-- Your instructions --
Pictures are to be skipped; every other part of the records is copied exactly.

**** Material supplied ****

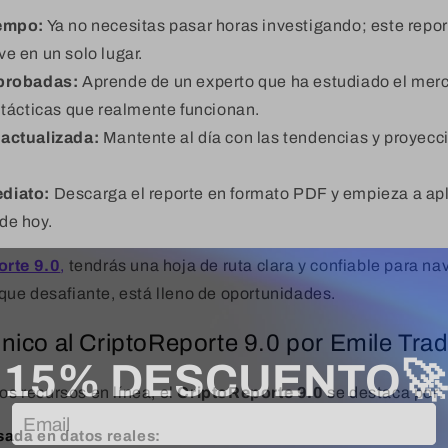
iempo:
Ya no necesitas pasar horas investigando; este repor
ve en un solo lugar.
 probadas:
Aprende de un experto que ha estudiado el mer
s tácticas que realmente funcionan.
actualizada:
Mantente al día con las tendencias y proyec
diato:
Descarga el reporte en formato PDF y empieza a apl
de hoy.
orte 9.0
,
tendrás una hoja de ruta clara y confiable para na
ue desafiante, está lleno de oportunidades.
ico al CriptoReporte 9.0 por Emile Tra
ros recursos en línea, el
CriptoReporte 9.0
se destaca por:
sada en datos reales:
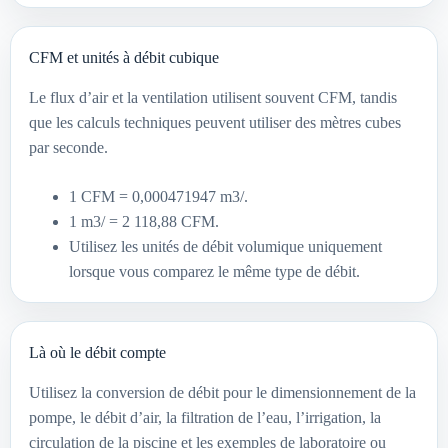
CFM et unités à débit cubique
Le flux d’air et la ventilation utilisent souvent CFM, tandis
que les calculs techniques peuvent utiliser des mètres cubes
par seconde.
1 CFM = 0,000471947 m3/.
1 m3/ = 2 118,88 CFM.
Utilisez les unités de débit volumique uniquement
lorsque vous comparez le même type de débit.
Là où le débit compte
Utilisez la conversion de débit pour le dimensionnement de la
pompe, le débit d’air, la filtration de l’eau, l’irrigation, la
circulation de la piscine et les exemples de laboratoire ou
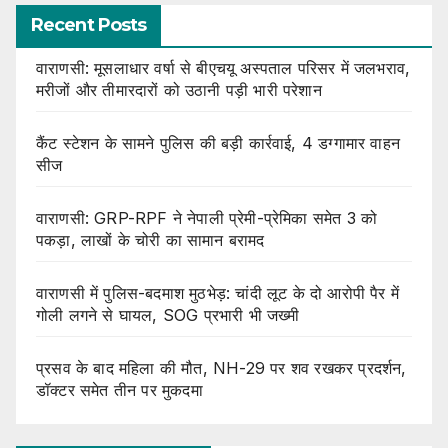
Recent Posts
वाराणसी: मूसलाधार वर्षा से बीएचयू अस्पताल परिसर में जलभराव,
मरीजों और तीमारदारों को उठानी पड़ी भारी परेशान
कैंट स्टेशन के सामने पुलिस की बड़ी कार्रवाई, 4 डग्गामार वाहन
सीज
वाराणसी: GRP-RPF ने नेपाली प्रेमी-प्रेमिका समेत 3 को
पकड़ा, लाखों के चोरी का सामान बरामद
वाराणसी में पुलिस-बदमाश मुठभेड़: चांदी लूट के दो आरोपी पैर में
गोली लगने से घायल, SOG प्रभारी भी जख्मी
प्रसव के बाद महिला की मौत, NH-29 पर शव रखकर प्रदर्शन,
डॉक्टर समेत तीन पर मुकदमा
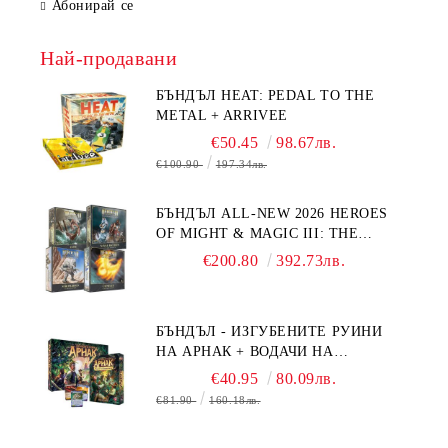
Абонирай се
Най-продавани
БЪНДЪЛ HEAT: PEDAL TO THE
METAL + ARRIVEE
€50.45
98.67лв.
€100.90
197.34лв.
БЪНДЪЛ ALL-NEW 2026 HEROES
OF MIGHT & MAGIC III: THE
BOARD GAME EXPANSIONS -
€200.80
392.73лв.
CONFLUX + STRONGHOLD + COVE
+ NAVAL BATTLES
БЪНДЪЛ - ИЗГУБЕНИТЕ РУИНИ
НА АРНАК + ВОДАЧИ НА
ЕКСПЕДИЦИИ + ПРОМО КАРТИ
€40.95
80.09лв.
БЕЗПЛАТНО
€81.90
160.18лв.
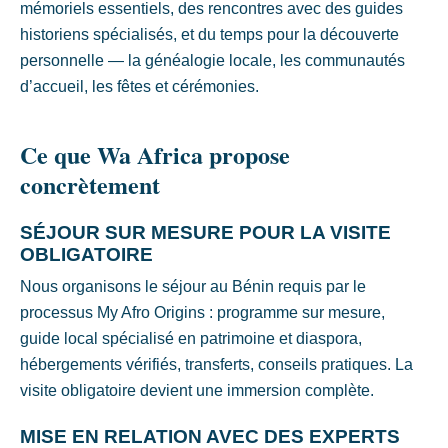
mémoriels essentiels, des rencontres avec des guides
historiens spécialisés, et du temps pour la découverte
personnelle — la généalogie locale, les communautés
d’accueil, les fêtes et cérémonies.
Ce que Wa Africa propose
concrètement
SÉJOUR SUR MESURE POUR LA VISITE
OBLIGATOIRE
Nous organisons le séjour au Bénin requis par le
processus My Afro Origins : programme sur mesure,
guide local spécialisé en patrimoine et diaspora,
hébergements vérifiés, transferts, conseils pratiques. La
visite obligatoire devient une immersion complète.
MISE EN RELATION AVEC DES EXPERTS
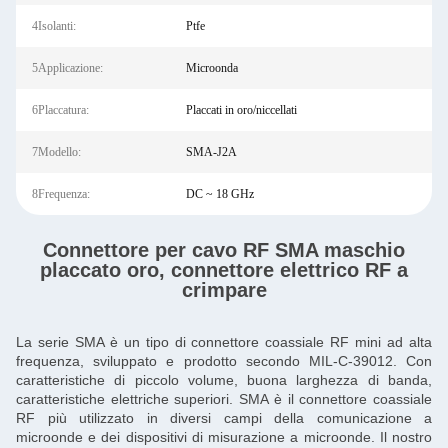
4Isolanti:
Ptfe
5Applicazione:
Microonda
6Placcatura:
Placcati in oro/niccellati
7Modello:
SMA-J2A
8Frequenza:
DC ~ 18 GHz
Connettore per cavo RF SMA maschio
placcato oro, connettore elettrico RF a
crimpare
La serie SMA è un tipo di connettore coassiale RF mini ad alta
frequenza, sviluppato e prodotto secondo MIL-C-39012. Con
caratteristiche di piccolo volume, buona larghezza di banda,
caratteristiche elettriche superiori. SMA è il connettore coassiale
RF più utilizzato in diversi campi della comunicazione a
microonde e dei dispositivi di misurazione a microonde. Il nostro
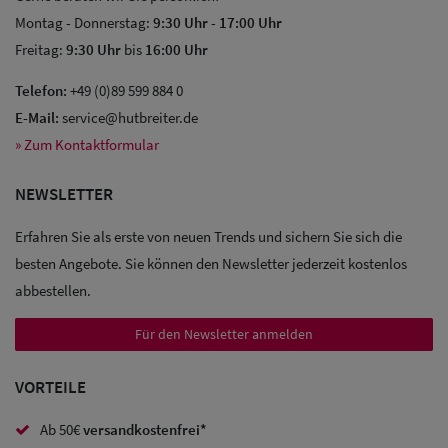
Montag - Donnerstag:
9:30 Uhr
-
17:00 Uhr
Freitag:
9:30 Uhr
bis
16:00 Uhr
Telefon:
+49 (0)89 599 884 0
Sale: Caps
E-Mail:
service@hutbreiter.de
» Zum Kontaktformular
Sale:
Baseball
NEWSLETTER
Caps
Erfahren Sie als erste von neuen Trends und sichern Sie sich die
besten Angebote. Sie können den Newsletter jederzeit kostenlos
Sale: Army
abbestellen.
Caps
Für den Newsletter anmelden
Sale:
Trucker
VORTEILE
Caps
Ab 50€
versandkostenfrei*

****

-- Written solution --
iempo:
Ya no necesitas pasar horas investigando; este repor
ve en un solo lugar.
 probadas:
Aprende de un experto que ha estudiado el mer
s tácticas que realmente funcionan.
actualizada:
Mantente al día con las tendencias y proyec
diato:
Descarga el reporte en formato PDF y empieza a apl
de hoy.
orte 9.0
,
tendrás una hoja de ruta clara y confiable para na
ue desafiante, está lleno de oportunidades.
ico al CriptoReporte 9.0 por Emile Tra
ros recursos en línea, el
CriptoReporte 9.0
se destaca por:
sada en datos reales:
CFM et unités à débit cubique
Le flux d’air et la ventilation utilisent souvent CFM, tandis
que les calculs techniques peuvent utiliser des mètres cubes
par seconde.
1 CFM = 0,000471947 m3/.
1 m3/ = 2 118,88 CFM.
Utilisez les unités de débit volumique uniquement
lorsque vous comparez le même type de débit.
Là où le débit compte
Utilisez la conversion de débit pour le dimensionnement de la
pompe, le débit d’air, la filtration de l’eau, l’irrigation, la
circulation de la piscine et les exemples de laboratoire ou
Recent Posts
वाराणसी: मूसलाधार वर्षा से बीएचयू अस्पताल परिसर में जलभराव,
मरीजों और तीमारदारों को उठानी पड़ी भारी परेशान
कैंट स्टेशन के सामने पुलिस की बड़ी कार्रवाई, 4 डग्गामार वाहन
सीज
वाराणसी: GRP-RPF ने नेपाली प्रेमी-प्रेमिका समेत 3 को
पकड़ा, लाखों के चोरी का सामान बरामद
वाराणसी में पुलिस-बदमाश मुठभेड़: चांदी लूट के दो आरोपी पैर में
गोली लगने से घायल, SOG प्रभारी भी जख्मी
प्रसव के बाद महिला की मौत, NH-29 पर शव रखकर प्रदर्शन,
डॉक्टर समेत तीन पर मुकदमा
Абонирай се
Най-продавани
БЪНДЪЛ HEAT: PEDAL TO THE
METAL + ARRIVEE
€50.45
98.67лв.
€100.90
197.34лв.
БЪНДЪЛ ALL-NEW 2026 HEROES
OF MIGHT & MAGIC III: THE
BOARD GAME EXPANSIONS -
€200.80
392.73лв.
CONFLUX + STRONGHOLD + COVE
+ NAVAL BATTLES
БЪНДЪЛ - ИЗГУБЕНИТЕ РУИНИ
НА АРНАК + ВОДАЧИ НА
ЕКСПЕДИЦИИ + ПРОМО КАРТИ
€40.95
80.09лв.
БЕЗПЛАТНО
€81.90
160.18лв.
mémoriels essentiels, des rencontres avec des guides
historiens spécialisés, et du temps pour la découverte
personnelle — la généalogie locale, les communautés
d’accueil, les fêtes et cérémonies.
Ce que Wa Africa propose
concrètement
SÉJOUR SUR MESURE POUR LA VISITE
OBLIGATOIRE
Nous organisons le séjour au Bénin requis par le
processus My Afro Origins : programme sur mesure,
guide local spécialisé en patrimoine et diaspora,
hébergements vérifiés, transferts, conseils pratiques. La
visite obligatoire devient une immersion complète.
MISE EN RELATION AVEC DES EXPERTS
4Isolanti:
Ptfe
5Applicazione:
Microonda
6Placcatura:
Placcati in oro/niccellati
7Modello:
SMA-J2A
8Frequenza:
DC ~ 18 GHz
Connettore per cavo RF SMA maschio
placcato oro, connettore elettrico RF a
crimpare
La serie SMA è un tipo di connettore coassiale RF mini ad alta
frequenza, sviluppato e prodotto secondo MIL-C-39012. Con
caratteristiche di piccolo volume, buona larghezza di banda,
caratteristiche elettriche superiori. SMA è il connettore coassiale
RF più utilizzato in diversi campi della comunicazione a
microonde e dei dispositivi di misurazione a microonde. Il nostro
Montag - Donnerstag:
9:30 Uhr
-
17:00 Uhr
Freitag:
9:30 Uhr
bis
16:00 Uhr
Telefon:
+49 (0)89 599 884 0
Sale: Caps
E-Mail:
service@hutbreiter.de
» Zum Kontaktformular
Sale:
Baseball
NEWSLETTER
Caps
Erfahren Sie als erste von neuen Trends und sichern Sie sich die
besten Angebote. Sie können den Newsletter jederzeit kostenlos
Sale: Army
abbestellen.
Caps
Für den Newsletter anmelden
Sale:
Trucker
VORTEILE
Caps
Ab 50€
versandkostenfrei*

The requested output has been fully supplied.